**Text extract:**
>> begin
“What’s wrong with being the world’s No. 2?”
So said Renhō, the single-monikered and, for a Japanese politician, unusually single-minded 42-year-old female member of the ruling Democratic Party of Japan, tapped by Prime Minister Naoto Kan this summer to serve as minister of administrative reform (aka, chief budget-slasher). Renhō uttered the question during a debate late last year on financing a next-generation supercomputer project powerful enough to compete with the US, but her plaintive question resonated far beyond the walls of Japan’s Upper House chamber.
By the middle of this year, as the stack of urgent reports concerning Japan’s stagnant economy, political paralyses, fading competitiveness, so-called Galápagos syndrome isolationism, emerging social strains amid widening income gaps, diminished labor pools and a rapidly aging population piled high, Renhō’s rhetorical query seemed to cut to the core of Japan’s mounting troubles.
She was promptly criticized, most notably by old guard politicos like former Trade Minister Takeo Hiranuma when he offhandedly reminded voters that Renhō “[was] not originally Japanese,” playing the hoary hand of nationalism by referring to her naturalization in 1985.
Born to a Taiwanese father and Japanese mother, Renhō is a former pinup model and TV news presenter who maintains a very active Twitter account, YouTube channel and Ustream internet video streaming site. She favors short haircuts and lean white jackets over her almost entirely middle-aged male colleagues’ bland barbering and suits of charcoal gray. A Wall Street Journal profile of Renhō this summer called her “the ruling party’s most recognizable face,” a significant label even in a country that has gone through five prime ministers in four years.
>> end
Reproduce the full text about Renhō word for word. The data that follows isn't required for anything here.

**Source data:**
>> begin
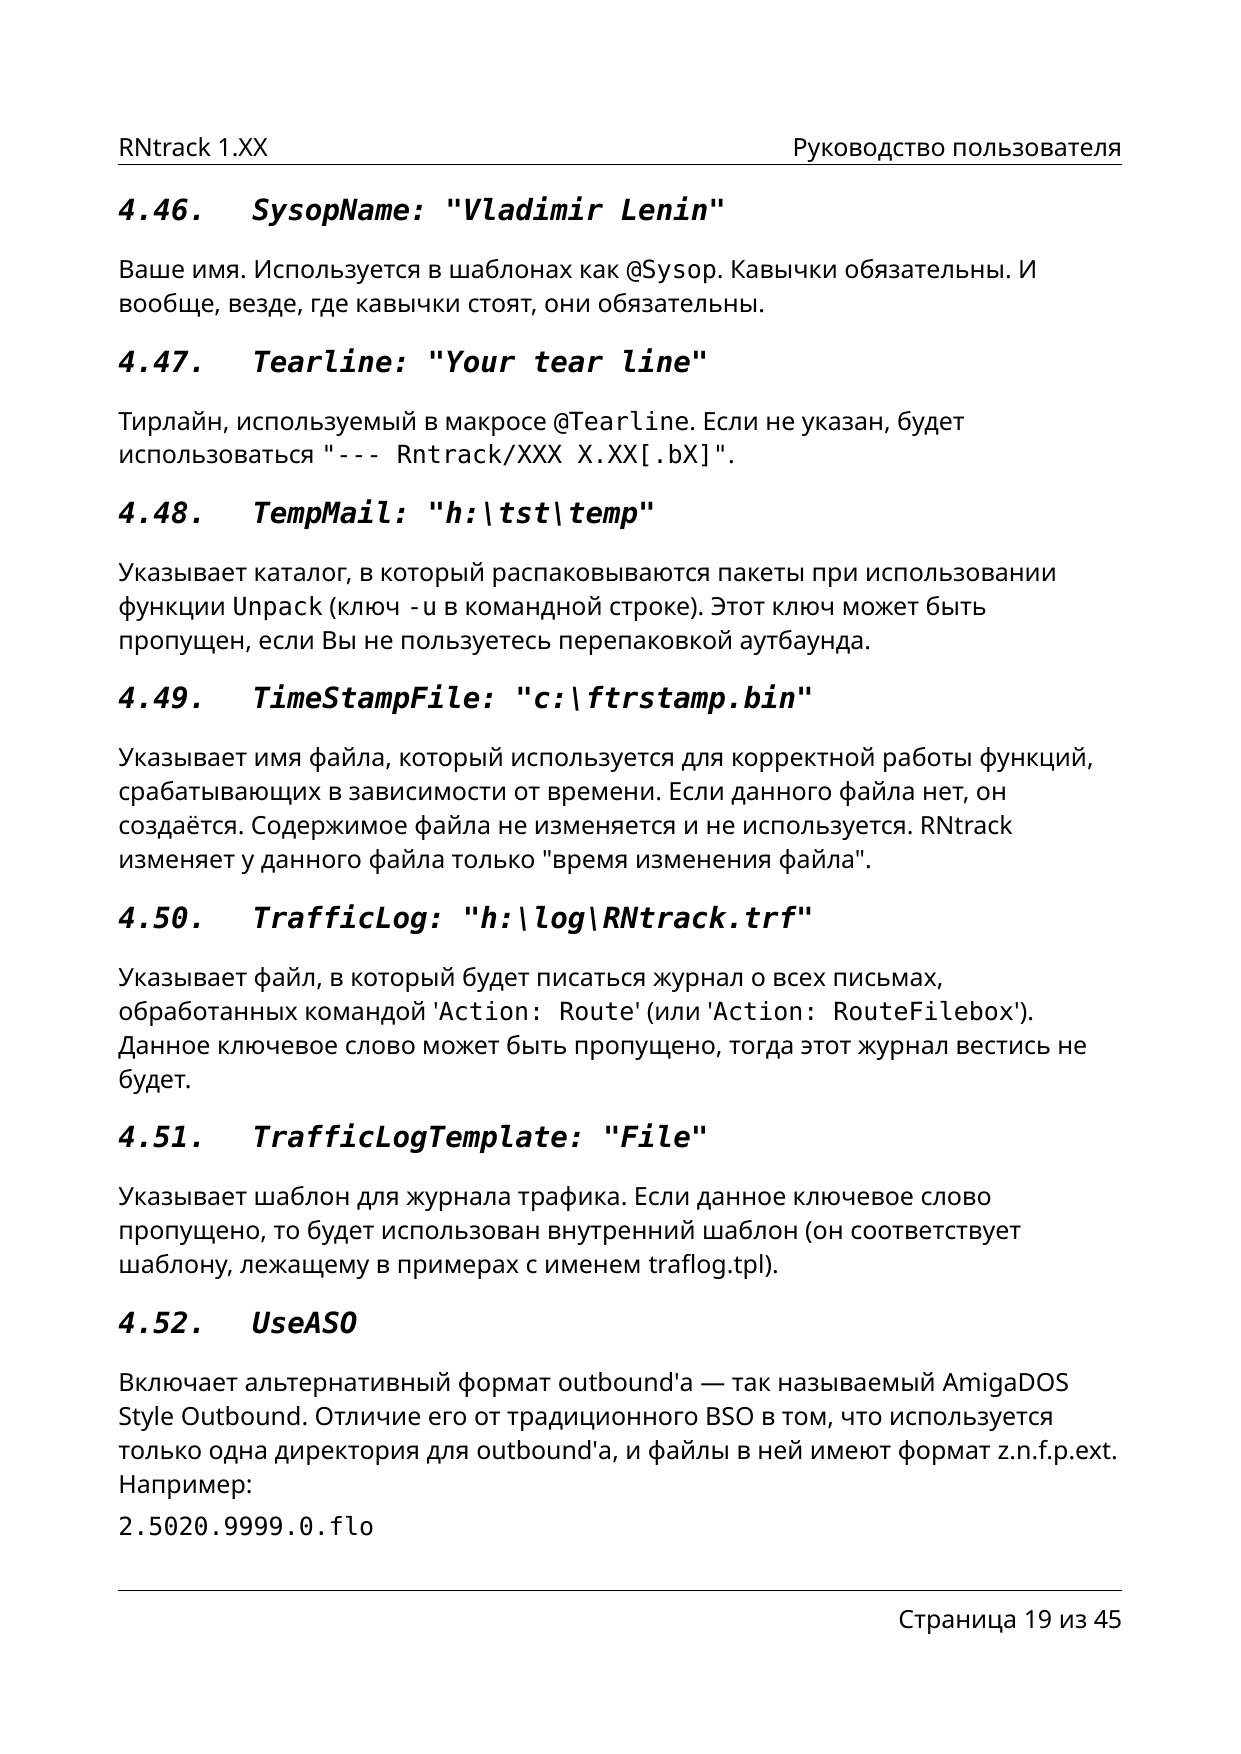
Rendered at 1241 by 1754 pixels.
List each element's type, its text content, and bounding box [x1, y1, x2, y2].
>> end
**Exercise solution:**
“What’s wrong with being the world’s No. 2?”
So said Renhō, the single-monikered and, for a Japanese politician, unusually single-minded 42-year-old female member of the ruling Democratic Party of Japan, tapped by Prime Minister Naoto Kan this summer to serve as minister of administrative reform (aka, chief budget-slasher). Renhō uttered the question during a debate late last year on financing a next-generation supercomputer project powerful enough to compete with the US, but her plaintive question resonated far beyond the walls of Japan’s Upper House chamber.
By the middle of this year, as the stack of urgent reports concerning Japan’s stagnant economy, political paralyses, fading competitiveness, so-called Galápagos syndrome isolationism, emerging social strains amid widening income gaps, diminished labor pools and a rapidly aging population piled high, Renhō’s rhetorical query seemed to cut to the core of Japan’s mounting troubles.
She was promptly criticized, most notably by old guard politicos like former Trade Minister Takeo Hiranuma when he offhandedly reminded voters that Renhō “[was] not originally Japanese,” playing the hoary hand of nationalism by referring to her naturalization in 1985.
Born to a Taiwanese father and Japanese mother, Renhō is a former pinup model and TV news presenter who maintains a very active Twitter account, YouTube channel and Ustream internet video streaming site. She favors short haircuts and lean white jackets over her almost entirely middle-aged male colleagues’ bland barbering and suits of charcoal gray. A Wall Street Journal profile of Renhō this summer called her “the ruling party’s most recognizable face,” a significant label even in a country that has gone through five prime ministers in four years.